Every line of the records below that has the word "estimated" should be copied.

BEGIN Input data

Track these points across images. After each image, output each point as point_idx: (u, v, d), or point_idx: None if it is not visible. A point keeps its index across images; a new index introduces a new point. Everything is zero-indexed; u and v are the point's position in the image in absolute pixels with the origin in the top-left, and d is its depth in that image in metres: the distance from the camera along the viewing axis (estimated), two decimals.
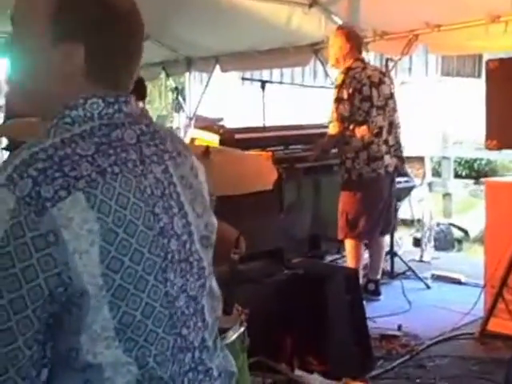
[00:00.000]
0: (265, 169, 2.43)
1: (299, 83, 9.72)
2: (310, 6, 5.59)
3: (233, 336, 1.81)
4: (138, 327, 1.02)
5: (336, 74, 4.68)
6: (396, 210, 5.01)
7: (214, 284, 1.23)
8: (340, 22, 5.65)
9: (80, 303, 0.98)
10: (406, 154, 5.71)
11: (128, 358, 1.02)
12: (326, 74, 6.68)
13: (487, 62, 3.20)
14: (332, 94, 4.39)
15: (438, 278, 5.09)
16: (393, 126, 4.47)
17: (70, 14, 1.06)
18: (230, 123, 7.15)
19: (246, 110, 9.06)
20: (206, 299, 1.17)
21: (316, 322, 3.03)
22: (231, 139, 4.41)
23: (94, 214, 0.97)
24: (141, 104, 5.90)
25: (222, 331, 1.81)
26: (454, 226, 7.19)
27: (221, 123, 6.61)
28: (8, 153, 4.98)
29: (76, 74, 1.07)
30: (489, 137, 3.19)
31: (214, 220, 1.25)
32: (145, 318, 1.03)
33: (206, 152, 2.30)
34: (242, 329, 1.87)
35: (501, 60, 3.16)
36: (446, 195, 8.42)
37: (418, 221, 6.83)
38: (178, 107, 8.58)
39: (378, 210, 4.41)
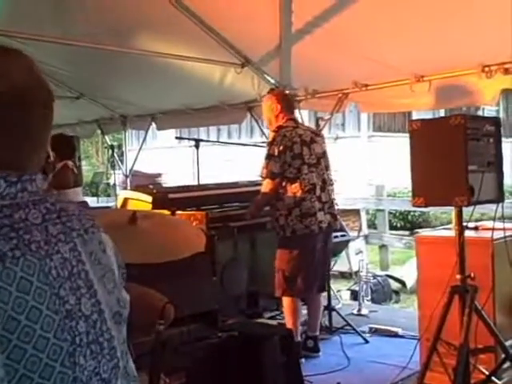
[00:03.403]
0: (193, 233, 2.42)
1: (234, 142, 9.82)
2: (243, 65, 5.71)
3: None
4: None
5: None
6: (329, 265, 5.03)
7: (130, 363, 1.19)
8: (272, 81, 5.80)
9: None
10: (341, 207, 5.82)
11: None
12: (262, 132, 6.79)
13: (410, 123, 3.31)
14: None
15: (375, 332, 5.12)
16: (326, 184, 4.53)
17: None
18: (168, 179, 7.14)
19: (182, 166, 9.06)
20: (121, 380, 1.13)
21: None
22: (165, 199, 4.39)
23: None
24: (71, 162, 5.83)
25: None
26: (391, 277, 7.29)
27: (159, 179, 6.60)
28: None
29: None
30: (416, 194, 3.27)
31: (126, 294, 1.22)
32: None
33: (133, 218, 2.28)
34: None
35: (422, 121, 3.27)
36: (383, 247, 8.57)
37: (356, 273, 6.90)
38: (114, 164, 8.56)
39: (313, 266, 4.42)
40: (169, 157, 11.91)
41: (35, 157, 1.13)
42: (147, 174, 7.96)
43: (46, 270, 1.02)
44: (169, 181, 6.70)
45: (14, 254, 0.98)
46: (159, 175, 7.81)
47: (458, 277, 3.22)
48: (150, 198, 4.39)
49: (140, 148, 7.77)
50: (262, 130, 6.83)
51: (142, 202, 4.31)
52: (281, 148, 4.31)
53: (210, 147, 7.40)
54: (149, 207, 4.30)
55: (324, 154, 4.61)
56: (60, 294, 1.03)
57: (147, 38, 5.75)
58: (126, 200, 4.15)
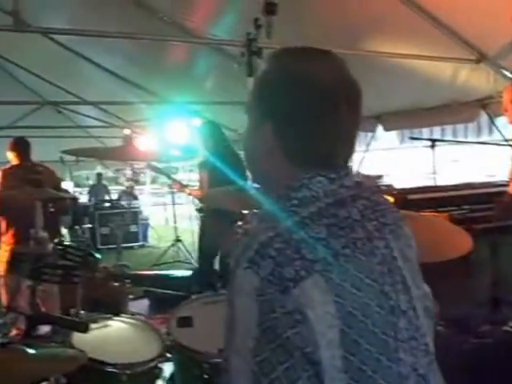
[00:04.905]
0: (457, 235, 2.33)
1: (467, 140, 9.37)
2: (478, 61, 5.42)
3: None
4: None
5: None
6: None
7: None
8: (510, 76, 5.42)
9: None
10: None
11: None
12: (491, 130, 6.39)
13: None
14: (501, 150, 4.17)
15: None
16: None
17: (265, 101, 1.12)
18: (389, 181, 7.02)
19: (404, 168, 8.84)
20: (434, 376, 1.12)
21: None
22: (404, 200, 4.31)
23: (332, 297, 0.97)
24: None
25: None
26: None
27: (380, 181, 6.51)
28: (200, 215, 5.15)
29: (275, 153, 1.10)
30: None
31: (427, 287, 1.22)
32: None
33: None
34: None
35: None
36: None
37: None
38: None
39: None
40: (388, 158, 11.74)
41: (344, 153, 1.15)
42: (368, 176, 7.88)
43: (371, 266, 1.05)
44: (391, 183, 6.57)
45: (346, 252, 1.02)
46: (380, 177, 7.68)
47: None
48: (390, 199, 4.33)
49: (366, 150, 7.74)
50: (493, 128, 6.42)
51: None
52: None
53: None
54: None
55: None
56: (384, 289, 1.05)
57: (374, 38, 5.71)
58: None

END Input data
BEGIN Input data

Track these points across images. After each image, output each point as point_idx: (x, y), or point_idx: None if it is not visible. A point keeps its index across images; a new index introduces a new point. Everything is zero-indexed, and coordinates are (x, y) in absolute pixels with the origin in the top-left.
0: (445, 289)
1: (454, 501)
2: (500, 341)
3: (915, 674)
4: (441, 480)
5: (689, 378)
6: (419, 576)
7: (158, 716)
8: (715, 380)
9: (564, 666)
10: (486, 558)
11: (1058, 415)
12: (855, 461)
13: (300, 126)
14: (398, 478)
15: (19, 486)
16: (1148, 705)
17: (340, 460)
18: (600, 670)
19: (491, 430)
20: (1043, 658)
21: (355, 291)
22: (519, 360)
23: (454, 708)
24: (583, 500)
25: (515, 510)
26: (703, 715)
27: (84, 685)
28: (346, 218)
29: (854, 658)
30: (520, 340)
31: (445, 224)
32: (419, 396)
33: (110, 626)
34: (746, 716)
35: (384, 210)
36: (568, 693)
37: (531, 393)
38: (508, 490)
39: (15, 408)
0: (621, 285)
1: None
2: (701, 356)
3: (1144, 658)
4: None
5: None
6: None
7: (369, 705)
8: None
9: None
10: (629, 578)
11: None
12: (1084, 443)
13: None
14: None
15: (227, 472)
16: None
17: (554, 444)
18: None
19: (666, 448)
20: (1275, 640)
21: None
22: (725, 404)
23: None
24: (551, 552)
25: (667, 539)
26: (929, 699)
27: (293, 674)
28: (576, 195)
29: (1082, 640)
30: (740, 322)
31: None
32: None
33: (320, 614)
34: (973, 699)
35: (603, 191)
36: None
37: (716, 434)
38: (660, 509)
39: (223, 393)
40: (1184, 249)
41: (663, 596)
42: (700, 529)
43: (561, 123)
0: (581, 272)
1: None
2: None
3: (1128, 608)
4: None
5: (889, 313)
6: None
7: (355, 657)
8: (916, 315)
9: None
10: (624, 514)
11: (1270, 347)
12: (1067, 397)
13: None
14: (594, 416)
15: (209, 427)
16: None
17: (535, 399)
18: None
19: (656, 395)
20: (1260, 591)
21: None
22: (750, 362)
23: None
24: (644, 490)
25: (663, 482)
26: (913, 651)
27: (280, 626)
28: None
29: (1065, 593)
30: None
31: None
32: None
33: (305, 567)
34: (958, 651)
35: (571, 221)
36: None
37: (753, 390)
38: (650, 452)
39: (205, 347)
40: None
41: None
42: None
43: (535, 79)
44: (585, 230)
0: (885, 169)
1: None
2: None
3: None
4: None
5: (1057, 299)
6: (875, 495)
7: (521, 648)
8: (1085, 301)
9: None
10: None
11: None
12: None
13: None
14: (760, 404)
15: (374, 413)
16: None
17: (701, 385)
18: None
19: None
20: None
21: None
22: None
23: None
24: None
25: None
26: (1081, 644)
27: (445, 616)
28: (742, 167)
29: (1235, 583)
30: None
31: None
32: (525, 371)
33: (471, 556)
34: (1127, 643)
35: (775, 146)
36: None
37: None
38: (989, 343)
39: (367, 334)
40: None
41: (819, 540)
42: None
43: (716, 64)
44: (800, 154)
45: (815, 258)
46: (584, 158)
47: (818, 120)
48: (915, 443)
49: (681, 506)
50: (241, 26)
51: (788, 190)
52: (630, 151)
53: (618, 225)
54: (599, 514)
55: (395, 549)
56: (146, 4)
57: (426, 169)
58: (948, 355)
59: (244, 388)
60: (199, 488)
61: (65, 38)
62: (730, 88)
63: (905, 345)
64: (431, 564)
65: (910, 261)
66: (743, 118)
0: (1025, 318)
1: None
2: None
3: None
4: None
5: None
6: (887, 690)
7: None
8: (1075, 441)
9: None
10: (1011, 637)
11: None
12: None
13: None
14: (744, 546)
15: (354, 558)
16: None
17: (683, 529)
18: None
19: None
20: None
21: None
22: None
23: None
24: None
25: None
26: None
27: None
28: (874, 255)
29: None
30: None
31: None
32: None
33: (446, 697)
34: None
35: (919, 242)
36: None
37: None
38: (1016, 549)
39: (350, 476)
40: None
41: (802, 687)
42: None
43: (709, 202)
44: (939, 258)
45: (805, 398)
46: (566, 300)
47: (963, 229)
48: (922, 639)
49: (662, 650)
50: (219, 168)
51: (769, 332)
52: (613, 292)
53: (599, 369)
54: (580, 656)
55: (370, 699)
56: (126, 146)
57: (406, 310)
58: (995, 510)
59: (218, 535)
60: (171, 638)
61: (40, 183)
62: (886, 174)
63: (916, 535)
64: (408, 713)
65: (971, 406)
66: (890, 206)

END Input data
BEGIN Input data

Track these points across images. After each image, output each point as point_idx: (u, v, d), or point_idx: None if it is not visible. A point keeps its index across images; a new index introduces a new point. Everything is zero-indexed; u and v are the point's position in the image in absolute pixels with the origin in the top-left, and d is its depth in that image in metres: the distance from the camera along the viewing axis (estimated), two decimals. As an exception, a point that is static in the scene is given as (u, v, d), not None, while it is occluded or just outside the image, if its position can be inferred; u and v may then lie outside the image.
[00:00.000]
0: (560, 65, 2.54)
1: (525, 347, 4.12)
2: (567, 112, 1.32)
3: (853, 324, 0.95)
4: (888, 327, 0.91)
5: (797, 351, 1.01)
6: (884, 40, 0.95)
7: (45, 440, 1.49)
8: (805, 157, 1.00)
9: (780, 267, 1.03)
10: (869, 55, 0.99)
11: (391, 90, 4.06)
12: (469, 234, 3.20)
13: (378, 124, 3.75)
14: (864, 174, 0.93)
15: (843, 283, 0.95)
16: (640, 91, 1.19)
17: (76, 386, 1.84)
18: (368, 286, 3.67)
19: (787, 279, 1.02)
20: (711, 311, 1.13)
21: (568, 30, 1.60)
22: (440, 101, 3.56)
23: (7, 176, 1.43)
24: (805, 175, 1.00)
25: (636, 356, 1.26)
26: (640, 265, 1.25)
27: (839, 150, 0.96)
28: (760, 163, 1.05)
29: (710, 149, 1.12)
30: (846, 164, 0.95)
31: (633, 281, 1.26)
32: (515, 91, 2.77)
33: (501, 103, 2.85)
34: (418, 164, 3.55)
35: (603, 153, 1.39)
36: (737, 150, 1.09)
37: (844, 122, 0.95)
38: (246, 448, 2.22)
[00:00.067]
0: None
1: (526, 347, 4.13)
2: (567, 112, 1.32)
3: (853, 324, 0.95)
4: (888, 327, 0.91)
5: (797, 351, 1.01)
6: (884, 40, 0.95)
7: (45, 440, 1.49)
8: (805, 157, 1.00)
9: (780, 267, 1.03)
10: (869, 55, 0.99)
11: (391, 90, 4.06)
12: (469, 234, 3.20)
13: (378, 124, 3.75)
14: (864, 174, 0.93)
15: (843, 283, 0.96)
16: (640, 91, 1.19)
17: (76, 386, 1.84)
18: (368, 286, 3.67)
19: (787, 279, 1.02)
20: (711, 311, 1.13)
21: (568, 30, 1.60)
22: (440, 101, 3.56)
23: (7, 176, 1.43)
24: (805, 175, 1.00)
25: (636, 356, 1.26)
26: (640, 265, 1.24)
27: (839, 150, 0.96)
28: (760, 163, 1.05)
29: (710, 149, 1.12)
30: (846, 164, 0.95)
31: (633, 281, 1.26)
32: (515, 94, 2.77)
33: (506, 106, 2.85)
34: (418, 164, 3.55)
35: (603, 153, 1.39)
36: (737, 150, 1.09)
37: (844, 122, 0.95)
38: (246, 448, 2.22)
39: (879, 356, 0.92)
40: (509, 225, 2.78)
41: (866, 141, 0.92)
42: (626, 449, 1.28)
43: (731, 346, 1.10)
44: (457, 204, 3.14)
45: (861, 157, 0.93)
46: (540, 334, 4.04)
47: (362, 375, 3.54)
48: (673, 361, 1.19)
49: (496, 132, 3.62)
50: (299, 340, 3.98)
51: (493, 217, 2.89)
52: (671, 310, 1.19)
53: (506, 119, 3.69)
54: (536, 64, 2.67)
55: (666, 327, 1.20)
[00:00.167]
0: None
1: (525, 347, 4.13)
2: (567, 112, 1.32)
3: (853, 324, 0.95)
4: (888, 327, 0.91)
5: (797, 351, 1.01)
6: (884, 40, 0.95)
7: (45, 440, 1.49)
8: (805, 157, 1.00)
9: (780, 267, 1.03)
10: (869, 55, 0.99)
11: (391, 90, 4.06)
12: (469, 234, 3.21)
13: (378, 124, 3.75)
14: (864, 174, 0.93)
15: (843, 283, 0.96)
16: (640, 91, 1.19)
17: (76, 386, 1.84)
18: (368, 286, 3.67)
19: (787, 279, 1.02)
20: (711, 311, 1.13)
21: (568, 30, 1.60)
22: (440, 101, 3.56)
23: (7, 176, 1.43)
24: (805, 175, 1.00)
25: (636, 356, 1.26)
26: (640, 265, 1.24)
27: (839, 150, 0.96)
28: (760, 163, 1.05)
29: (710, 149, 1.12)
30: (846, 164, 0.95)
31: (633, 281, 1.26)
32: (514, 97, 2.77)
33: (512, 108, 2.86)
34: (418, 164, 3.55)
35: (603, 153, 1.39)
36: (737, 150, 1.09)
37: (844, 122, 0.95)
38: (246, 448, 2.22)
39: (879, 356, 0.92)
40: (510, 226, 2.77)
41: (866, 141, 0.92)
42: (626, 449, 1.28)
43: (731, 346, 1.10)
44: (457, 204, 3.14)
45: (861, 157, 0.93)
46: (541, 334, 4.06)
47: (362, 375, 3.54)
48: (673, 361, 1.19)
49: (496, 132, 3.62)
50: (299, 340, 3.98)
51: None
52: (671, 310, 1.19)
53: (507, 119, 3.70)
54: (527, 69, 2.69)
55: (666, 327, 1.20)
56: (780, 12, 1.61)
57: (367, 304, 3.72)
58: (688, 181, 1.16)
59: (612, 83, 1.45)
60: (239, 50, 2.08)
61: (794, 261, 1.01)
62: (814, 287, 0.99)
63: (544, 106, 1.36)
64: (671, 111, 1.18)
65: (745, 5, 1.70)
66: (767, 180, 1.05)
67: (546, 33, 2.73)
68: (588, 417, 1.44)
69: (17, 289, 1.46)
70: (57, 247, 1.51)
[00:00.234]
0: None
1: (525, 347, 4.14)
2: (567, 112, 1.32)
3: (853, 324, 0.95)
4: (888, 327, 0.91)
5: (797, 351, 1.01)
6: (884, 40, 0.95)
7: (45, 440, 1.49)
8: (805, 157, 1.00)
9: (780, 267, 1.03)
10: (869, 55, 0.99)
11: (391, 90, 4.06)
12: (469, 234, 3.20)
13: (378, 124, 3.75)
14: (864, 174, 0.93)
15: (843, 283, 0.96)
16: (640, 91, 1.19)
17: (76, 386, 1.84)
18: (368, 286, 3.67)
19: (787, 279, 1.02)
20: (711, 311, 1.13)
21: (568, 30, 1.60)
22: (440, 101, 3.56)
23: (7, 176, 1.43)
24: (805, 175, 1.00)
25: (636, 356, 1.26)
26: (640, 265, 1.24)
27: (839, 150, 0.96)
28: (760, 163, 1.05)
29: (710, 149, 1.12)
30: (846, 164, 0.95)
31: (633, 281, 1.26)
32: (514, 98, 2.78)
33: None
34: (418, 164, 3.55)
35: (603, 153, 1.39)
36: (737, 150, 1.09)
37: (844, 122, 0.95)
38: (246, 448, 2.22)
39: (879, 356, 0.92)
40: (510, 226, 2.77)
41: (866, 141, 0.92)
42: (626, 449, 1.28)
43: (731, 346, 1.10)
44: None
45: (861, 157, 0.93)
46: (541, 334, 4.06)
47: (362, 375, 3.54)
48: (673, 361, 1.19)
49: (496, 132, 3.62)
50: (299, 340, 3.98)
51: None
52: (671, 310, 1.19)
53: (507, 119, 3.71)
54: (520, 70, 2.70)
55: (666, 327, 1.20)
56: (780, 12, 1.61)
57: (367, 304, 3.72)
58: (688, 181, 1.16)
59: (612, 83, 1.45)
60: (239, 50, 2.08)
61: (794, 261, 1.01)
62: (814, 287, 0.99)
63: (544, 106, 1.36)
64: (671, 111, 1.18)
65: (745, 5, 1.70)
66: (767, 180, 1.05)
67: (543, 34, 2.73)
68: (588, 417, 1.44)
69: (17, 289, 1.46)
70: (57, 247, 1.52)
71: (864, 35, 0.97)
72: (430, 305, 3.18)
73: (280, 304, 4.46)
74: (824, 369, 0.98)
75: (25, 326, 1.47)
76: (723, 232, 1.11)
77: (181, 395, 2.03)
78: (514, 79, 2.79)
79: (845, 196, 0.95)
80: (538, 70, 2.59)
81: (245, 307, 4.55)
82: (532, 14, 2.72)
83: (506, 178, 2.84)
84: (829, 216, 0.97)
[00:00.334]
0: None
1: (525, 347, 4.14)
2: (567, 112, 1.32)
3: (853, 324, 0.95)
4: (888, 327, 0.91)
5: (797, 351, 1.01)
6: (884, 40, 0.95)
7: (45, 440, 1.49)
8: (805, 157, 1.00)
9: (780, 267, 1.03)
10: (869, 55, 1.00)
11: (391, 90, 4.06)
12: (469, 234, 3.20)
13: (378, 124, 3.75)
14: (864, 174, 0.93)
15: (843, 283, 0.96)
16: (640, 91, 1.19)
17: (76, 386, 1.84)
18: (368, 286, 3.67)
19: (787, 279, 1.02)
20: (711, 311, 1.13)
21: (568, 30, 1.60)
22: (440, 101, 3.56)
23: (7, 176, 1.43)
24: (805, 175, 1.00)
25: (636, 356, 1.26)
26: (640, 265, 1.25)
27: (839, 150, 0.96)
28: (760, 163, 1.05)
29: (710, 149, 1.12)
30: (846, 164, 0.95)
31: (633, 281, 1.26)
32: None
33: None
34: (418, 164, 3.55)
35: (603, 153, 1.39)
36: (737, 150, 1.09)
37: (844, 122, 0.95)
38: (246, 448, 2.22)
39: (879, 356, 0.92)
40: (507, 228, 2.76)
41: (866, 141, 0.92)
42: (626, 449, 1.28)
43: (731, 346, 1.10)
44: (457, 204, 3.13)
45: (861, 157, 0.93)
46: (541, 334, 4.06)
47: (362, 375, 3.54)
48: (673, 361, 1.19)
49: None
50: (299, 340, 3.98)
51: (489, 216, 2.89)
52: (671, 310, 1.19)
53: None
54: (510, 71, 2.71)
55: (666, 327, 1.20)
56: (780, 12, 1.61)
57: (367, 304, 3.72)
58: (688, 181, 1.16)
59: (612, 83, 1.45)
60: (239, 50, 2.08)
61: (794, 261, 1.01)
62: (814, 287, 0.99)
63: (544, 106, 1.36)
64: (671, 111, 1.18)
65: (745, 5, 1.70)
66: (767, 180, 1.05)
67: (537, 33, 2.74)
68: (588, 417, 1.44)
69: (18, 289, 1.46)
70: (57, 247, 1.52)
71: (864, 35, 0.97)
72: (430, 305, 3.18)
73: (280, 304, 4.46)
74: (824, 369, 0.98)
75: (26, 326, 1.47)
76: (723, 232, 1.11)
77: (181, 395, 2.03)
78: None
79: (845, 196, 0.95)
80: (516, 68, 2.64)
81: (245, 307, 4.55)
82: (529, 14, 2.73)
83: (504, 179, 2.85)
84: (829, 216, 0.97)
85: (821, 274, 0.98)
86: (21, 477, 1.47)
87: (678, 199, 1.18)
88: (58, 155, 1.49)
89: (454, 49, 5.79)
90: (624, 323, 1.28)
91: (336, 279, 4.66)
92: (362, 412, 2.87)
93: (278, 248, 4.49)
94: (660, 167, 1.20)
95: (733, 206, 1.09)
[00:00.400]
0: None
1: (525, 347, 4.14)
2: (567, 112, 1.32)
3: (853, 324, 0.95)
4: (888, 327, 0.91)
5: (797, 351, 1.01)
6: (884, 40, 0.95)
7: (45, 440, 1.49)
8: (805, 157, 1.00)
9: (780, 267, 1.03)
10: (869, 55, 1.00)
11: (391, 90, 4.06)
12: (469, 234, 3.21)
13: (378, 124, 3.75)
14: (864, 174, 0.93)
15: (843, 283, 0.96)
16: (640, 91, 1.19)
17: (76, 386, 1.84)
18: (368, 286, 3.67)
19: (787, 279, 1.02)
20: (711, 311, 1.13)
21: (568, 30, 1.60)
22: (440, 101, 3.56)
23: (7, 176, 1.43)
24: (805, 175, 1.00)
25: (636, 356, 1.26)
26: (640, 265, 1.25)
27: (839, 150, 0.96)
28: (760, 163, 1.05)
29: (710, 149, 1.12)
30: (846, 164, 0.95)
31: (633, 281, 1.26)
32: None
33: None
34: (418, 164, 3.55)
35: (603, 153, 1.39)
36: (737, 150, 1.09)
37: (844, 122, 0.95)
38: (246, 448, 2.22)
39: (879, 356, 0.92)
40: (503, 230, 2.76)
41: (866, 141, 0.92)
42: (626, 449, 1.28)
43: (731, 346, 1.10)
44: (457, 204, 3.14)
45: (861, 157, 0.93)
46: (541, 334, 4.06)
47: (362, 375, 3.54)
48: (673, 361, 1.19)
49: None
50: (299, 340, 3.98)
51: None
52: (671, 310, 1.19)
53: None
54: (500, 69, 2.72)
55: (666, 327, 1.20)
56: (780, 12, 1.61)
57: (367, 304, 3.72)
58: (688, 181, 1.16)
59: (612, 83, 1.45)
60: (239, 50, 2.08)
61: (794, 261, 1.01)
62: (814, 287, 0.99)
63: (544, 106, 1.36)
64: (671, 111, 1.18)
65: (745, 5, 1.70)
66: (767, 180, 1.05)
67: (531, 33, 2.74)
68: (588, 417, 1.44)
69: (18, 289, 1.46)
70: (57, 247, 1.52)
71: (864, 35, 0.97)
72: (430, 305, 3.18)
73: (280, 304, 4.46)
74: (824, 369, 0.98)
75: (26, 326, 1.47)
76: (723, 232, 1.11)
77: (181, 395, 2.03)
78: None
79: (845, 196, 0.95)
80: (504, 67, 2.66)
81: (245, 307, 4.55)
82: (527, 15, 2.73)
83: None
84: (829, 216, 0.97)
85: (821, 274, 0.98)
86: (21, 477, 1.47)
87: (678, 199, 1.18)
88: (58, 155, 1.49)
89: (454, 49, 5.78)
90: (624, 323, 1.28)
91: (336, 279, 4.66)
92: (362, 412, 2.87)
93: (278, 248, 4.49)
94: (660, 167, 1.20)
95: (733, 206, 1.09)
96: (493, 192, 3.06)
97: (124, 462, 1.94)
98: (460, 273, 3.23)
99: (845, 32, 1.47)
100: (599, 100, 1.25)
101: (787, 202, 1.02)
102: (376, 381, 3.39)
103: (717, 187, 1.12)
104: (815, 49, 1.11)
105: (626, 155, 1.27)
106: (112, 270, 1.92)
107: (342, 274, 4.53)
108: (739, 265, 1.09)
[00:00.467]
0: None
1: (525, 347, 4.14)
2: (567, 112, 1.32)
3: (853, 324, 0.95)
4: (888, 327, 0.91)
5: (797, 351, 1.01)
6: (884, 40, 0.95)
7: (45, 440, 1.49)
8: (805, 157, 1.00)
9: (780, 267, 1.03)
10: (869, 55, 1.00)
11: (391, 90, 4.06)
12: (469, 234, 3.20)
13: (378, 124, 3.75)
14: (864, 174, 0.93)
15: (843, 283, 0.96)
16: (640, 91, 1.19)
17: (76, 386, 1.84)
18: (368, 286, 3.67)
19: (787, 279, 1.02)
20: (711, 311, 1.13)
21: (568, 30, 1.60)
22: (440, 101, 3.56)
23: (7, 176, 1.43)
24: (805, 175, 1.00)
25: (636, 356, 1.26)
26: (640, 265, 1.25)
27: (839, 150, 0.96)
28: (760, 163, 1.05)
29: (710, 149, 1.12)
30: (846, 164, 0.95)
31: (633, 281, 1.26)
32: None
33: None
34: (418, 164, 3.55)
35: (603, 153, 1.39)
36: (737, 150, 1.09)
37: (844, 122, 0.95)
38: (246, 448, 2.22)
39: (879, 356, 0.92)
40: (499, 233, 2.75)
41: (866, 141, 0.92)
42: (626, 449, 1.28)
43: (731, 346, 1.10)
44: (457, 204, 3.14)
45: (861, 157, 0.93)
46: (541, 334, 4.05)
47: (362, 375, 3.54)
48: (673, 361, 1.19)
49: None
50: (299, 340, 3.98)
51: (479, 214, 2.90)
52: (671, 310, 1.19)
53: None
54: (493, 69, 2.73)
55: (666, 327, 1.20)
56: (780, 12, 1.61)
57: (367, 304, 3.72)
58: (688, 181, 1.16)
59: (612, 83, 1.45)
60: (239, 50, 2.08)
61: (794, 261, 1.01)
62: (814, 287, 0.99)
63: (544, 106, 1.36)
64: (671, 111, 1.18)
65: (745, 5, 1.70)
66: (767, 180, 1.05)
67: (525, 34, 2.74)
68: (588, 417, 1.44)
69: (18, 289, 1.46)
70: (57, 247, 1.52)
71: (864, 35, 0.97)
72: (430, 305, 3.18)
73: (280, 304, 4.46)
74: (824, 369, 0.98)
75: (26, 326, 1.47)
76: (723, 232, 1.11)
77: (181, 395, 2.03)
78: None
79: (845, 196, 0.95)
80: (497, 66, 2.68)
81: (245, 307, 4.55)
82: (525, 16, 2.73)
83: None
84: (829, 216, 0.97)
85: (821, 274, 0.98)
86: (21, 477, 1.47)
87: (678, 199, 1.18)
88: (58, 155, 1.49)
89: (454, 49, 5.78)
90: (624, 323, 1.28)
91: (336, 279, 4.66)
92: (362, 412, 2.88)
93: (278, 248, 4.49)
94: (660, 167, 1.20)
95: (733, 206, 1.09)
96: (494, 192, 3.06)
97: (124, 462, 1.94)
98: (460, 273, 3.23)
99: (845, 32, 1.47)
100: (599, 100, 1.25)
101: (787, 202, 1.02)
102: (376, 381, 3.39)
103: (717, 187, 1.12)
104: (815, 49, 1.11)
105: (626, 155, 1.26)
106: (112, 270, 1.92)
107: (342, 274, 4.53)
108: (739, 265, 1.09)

END Input data

● **Your response**:
Track these points across images. After each image, output each point as point_idx: (u, v, d), or point_idx: None if it is not visible. A point keeps its index across images; a new index introduces a new point. Everything is zero-indexed; u and v are the point's position in the image in absolute pixels with the origin in the top-left, and d is its depth in that image in metres: the distance from the camera along the viewing axis (estimated), two decimals.
Track these points across images. After each image, output each point as point_idx: (u, v, d), or point_idx: None if it is not visible. A point keeps its index across images; a new index introduces a new point. Everything is zero-indexed; u and v are the point's position in the image in absolute pixels with the origin in the top-left, and d is its depth in that image in metres: the distance from the camera along the viewing axis (estimated), two decimals. As an exception, a point that is static in the scene is given as (u, v, d), not None, while it is occluded or just outside the image, if its position can be inferred; u and v may then lie outside the image.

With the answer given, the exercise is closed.